Explaining about his job or even showing his official employee’s card has often proved insufficient for the soldiers, who refused him passage many times. Once again, T. says, “it just depends on the mood of the soldiers, for them it’s all just a game”.
Trying to avoid these difficulties, T. decided to rent a flat in Ramallah, near his work. “At this moment I’m living in Ramallah, making a living for myself and supporting the rest of my family in the camp.”
Every other week T. returns to Tulkarm to spend the weekend with his family. But his problems are not solved. Reaching one of the several checkpoints on his road, and showing his official new address in Ramallah, the soldiers now ask him for what reason a young man from Ramallah would want to go the Refugee camp in Tulkarm. And they often deny him access.
The Israeli military or the Defence Ministry regularly announce the removal of roadblocks or checkpoints to “make life easier for Palestinians”, or as a “gesture of goodwill towards the Palestinians”. These announcements are always well covered in international media, serving as a perfect propaganda tool for Israel.

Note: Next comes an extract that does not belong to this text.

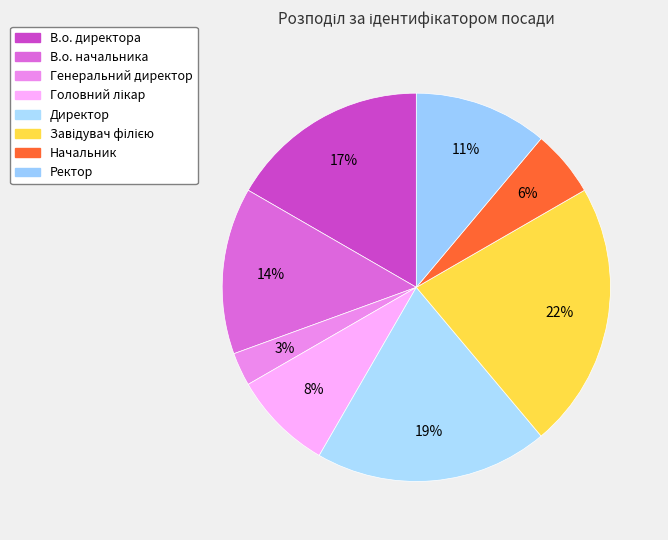

Count the number of slices in the pie.

8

Israeli Defence Minister Ehud Barak has become a specialist in proudly announcing these removals. But careful research on the ground reveals that the Israeli claims are consistently misleading or even downright lies. Each time the same techniques are used: removing checkpoints that had been abandoned years ago or that had been replaced by other checkpoints nearby, erecting new roadblocks and removing them on the same day, removing roadblocks in the middle of open fields or just claiming to have removed certain roadblocks that did not actually exist in the first place.
At Annapolis, Israeli Prime Minister Ehud Olmert had promised Palestinian President Mahmoud Abbas that the number of roadblocks would be reduced. However data from OCHA, B’Tselem and Machsom Watch proves that the numbers have increased, from 563 to 580.
Checkpoints, roadblocks and segregated roads, have all become a grim part of daily life for Palestinians living in the West Bank, where the Israeli occupation has evolved into a fully fledged Apartheid system. Soldiers play their games with impunity while everybody knows who will be the winners and the losers.